In around 1,000 words, we look for ways to partition the news into miniature features that expand on an idea we present in one of the top news bullets. I’ve found that the best way to communicate is through a question-and-answer session with a colleague, using the structure of conversation to highlight a point in a way that a traditional article might not avail me.

That means that I often wander the office juggling my laptop, interrupting my colleagues at their desks as they’re filing stories on tight deadlines, or racing through the hallways of the Capitol or to the airport after covering a member of Congress’s impeachment town hall.

The investigative portion of impeachment featured a dramatic mix of short bursts of activity — calls on a Kyiv restaurant patio and in the White House residence, text messages between diplomats — and long days of testimony and committee argument. It was heavy on documents. The newsletter was an ideal format for intermingling those elements.

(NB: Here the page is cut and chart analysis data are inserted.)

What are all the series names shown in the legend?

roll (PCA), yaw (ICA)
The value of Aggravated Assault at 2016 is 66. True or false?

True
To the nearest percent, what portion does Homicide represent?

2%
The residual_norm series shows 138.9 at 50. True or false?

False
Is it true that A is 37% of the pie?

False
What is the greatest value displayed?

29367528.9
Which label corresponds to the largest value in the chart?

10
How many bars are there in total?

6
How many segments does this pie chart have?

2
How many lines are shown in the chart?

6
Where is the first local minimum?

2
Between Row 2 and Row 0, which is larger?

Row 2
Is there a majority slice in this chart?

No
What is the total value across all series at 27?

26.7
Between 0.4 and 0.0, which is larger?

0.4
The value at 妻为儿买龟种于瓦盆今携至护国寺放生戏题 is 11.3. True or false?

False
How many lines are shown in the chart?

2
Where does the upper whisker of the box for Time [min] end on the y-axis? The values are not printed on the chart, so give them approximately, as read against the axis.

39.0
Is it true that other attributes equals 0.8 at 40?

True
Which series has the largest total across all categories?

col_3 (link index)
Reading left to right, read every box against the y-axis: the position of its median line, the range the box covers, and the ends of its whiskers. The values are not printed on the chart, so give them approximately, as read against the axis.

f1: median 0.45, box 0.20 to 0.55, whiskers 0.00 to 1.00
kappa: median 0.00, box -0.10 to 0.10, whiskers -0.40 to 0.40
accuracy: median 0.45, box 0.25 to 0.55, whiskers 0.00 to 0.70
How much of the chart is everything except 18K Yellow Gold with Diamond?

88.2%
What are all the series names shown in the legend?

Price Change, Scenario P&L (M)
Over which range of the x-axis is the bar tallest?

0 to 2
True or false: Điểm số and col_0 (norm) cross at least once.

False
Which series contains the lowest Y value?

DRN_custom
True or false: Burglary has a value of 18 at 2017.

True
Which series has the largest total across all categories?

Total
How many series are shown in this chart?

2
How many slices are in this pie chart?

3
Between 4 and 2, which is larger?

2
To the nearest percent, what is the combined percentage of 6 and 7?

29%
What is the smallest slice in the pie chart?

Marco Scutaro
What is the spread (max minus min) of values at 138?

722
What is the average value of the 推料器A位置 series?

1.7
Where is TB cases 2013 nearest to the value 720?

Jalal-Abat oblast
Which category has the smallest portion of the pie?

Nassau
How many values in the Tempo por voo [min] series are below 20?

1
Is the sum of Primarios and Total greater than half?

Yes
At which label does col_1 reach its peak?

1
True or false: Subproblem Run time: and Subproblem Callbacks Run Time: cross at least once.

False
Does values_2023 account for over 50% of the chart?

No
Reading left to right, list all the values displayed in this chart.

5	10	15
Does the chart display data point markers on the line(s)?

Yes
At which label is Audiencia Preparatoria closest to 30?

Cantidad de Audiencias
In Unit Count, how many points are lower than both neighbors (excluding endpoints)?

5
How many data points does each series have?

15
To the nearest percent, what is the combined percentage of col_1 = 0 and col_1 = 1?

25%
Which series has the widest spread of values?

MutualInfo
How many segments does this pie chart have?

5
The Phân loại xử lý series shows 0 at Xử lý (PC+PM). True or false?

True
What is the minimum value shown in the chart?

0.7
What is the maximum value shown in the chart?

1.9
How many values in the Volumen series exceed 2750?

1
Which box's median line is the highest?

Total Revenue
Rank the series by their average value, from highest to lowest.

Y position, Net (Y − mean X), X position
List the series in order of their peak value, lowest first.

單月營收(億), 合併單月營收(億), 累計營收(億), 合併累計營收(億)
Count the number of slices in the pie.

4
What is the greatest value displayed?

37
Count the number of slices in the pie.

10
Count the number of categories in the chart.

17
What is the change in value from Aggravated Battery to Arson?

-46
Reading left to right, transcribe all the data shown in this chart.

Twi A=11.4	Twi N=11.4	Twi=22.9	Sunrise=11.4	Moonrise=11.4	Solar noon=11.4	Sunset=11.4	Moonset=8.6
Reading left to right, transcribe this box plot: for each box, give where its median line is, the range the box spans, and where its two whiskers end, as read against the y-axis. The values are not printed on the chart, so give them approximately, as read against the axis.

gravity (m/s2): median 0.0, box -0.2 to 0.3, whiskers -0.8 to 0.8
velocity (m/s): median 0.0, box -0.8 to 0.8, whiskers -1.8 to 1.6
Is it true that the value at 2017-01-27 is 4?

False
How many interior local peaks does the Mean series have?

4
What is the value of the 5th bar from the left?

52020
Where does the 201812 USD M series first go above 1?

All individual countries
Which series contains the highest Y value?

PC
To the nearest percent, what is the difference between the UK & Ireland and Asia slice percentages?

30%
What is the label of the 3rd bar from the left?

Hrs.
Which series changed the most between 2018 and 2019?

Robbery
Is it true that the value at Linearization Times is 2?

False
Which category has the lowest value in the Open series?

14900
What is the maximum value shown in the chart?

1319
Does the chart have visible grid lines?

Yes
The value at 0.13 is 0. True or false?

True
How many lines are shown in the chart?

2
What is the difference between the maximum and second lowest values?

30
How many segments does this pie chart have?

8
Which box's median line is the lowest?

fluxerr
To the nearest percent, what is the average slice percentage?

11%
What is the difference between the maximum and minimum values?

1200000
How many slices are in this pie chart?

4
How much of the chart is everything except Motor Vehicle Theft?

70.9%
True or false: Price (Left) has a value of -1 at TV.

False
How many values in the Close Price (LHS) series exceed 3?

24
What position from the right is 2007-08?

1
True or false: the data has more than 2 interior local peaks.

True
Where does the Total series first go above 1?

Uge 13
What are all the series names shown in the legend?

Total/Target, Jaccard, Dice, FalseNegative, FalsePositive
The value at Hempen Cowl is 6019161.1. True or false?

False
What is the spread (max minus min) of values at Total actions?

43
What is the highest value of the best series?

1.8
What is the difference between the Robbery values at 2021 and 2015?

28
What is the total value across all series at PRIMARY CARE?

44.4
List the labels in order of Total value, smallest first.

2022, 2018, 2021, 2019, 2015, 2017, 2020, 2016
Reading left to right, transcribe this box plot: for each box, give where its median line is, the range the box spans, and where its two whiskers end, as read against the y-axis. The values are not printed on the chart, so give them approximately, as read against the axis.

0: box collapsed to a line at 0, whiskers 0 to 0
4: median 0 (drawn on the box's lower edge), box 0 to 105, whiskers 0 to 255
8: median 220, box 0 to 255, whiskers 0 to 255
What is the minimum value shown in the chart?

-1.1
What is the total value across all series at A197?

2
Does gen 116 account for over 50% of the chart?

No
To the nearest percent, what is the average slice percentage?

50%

Impeachment news on some days has been almost too cinematic to be true: an elaborate screenwriter’s ruse that we have all fallen prey to, I would think to myself.

One day, I devoted most of the briefing to a West Wing scene involving a chase, taken from a transcript of testimony by Fiona Hill, President Trump’s former adviser on Russia and Europe. I incorporated analysis from a seven-person cast of colleagues, like an annotated script.

One story I remember most: when William B. Taylor Jr., the top American diplomat in Kyiv, testified privately to House investigators about a trip to the front line of Ukraine’s conflict with Russia.

“The commander thanked us for security assistance, but I was aware that this assistance was on hold, which made me uncomfortable,” he said in his testimony.

Mr. Taylor said he could see the Russian-backed forces on the other side of a damaged bridge, and that more Ukrainians would die without American help. It was a reminder that the impeachment story has been about a lot more than subpoenas.

And there is one image that sticks. The morning after Lt. Col. Alexander Vindman testified publicly about the risks of speaking out against the president, who had disparaged him, he returned to his job on the National Security Council. A reporter captured him posing for a selfie outside the White House, probably in disbelief at returning to ordinary work life.

Before taking the photo, Colonel Vindman noticed a video camera, a coy and knowing expression on his face. After taking the photo, he walked up a steep flight of stairs, turned around and took in the expanse.